Lune didn’t say another truth Verso had hidden, one that Maelle had only told her after they’d saved the Canvas. She doubted Gustave would be so grateful towards the man who’d let him die, but what was the point in saying it outloud?
“Everywhere I turn I see more of his lies,” she said, staring at the consequences of one of those lies.
“There’s more to this world than him. You used to see so much more.”
“There used to be more to see.”
Lune wasn’t sure if she’d pulled away from Gustave or if he’d taken his hand away. Regardless, she sat unmoored while he finished his latte, deep in thought. By the time he was finished he seemed to have landed on an idea, brightening up with another smile.
“Sophie and I are hosting dinner tonight. You should come.”
“Oh.” Lune scrambled for words. “That’s—”
“Sciel and Pierre will be there! It’ll be great.”
Her heart sank. “A fifth wheel to a double date? That’s not my idea of fun.”
“It’s not a date, it's a dinner amongst friends.” He stood up. “And you’ll be there, yes?”
“I don’t know,” she started. “I’m meeting Alan about the Remembrance—”
“You can do that in the morning.”
“The ship! I have paperwork—”
“And endless amounts of time to get it done. Dinner’s at seven. We’ll see you there.”
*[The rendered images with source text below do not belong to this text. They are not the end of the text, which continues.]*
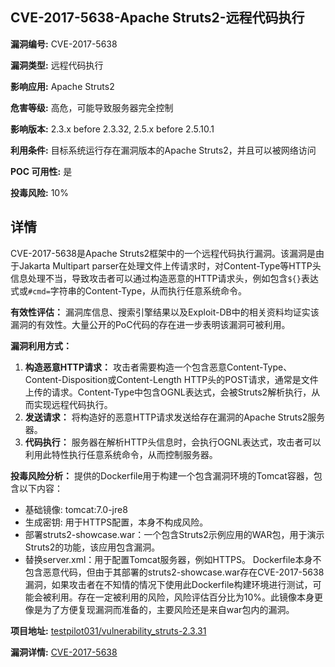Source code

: ## CVE-2017-5638-Apache Struts2-远程代码执行

**漏洞编号:** CVE-2017-5638

**漏洞类型:** 远程代码执行

**影响应用:** Apache Struts2

**危害等级:** 高危，可能导致服务器完全控制

**影响版本:** 2.3.x before 2.3.32, 2.5.x before 2.5.10.1

**利用条件:** 目标系统运行存在漏洞版本的Apache Struts2，并且可以被网络访问

**POC 可用性:** 是

**投毒风险:** 10%

## 详情

CVE-2017-5638是Apache Struts2框架中的一个远程代码执行漏洞。该漏洞是由于Jakarta Multipart parser在处理文件上传请求时，对Content-Type等HTTP头信息处理不当，导致攻击者可以通过构造恶意的HTTP请求头，例如包含`${}`表达式或`#cmd=`字符串的Content-Type，从而执行任意系统命令。

**有效性评估：**
漏洞库信息、搜索引擎结果以及Exploit-DB中的相关资料均证实该漏洞的有效性。大量公开的PoC代码的存在进一步表明该漏洞可被利用。

**漏洞利用方式：**
1.  **构造恶意HTTP请求：**  攻击者需要构造一个包含恶意Content-Type、Content-Disposition或Content-Length HTTP头的POST请求，通常是文件上传的请求。Content-Type中包含OGNL表达式，会被Struts2解析执行，从而实现远程代码执行。
2.  **发送请求：** 将构造好的恶意HTTP请求发送给存在漏洞的Apache Struts2服务器。
3.  **代码执行：**  服务器在解析HTTP头信息时，会执行OGNL表达式，攻击者可以利用此特性执行任意系统命令，从而控制服务器。

**投毒风险分析：**
提供的Dockerfile用于构建一个包含漏洞环境的Tomcat容器，包含以下内容：
*   基础镜像: tomcat:7.0-jre8
*   生成密钥: 用于HTTPS配置，本身不构成风险。
*   部署struts2-showcase.war：一个包含Struts2示例应用的WAR包，用于演示Struts2的功能，该应用包含漏洞。
*   替换server.xml：用于配置Tomcat服务器，例如HTTPS。
Dockerfile本身不包含恶意代码，但由于其部署的struts2-showcase.war存在CVE-2017-5638漏洞，如果攻击者在不知情的情况下使用此Dockerfile构建环境进行测试，可能会被利用。存在一定被利用的风险，风险评估百分比为10%。此镜像本身更像是为了方便复现漏洞而准备的，主要风险还是来自war包内的漏洞。

**项目地址:** [testpilot031/vulnerability_struts-2.3.31](https://github.com/testpilot031/vulnerability_struts-2.3.31)

**漏洞详情:** [CVE-2017-5638](https://nvd.nist.gov/vuln/detail/CVE-2017-5638)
Without letting Lune get another word in edgewise, Gustave turned on his heel and left. Lune started to call out for him, then stopped. She sighed heavily and sank her chin until it rested on her hand. Her latte had gone cold again and her journal practically begged to be opened now that Gustave was gone.
She turned her gaze to the harbor, to the continent. That place that held so much wonder and so much heartache, yet still called to her. Maybe it always had, or maybe she didn’t know a life that wasn’t steered towards it, but one thing was becoming abundantly clear; she was running out of mysteries to solve. The Canvas was only so large, after all.
And all the remaining mysteries circled back to Verso.
Lune tore her eyes from the Monolith and back to her table of cold lattes. “I guess I’ll get the bill.”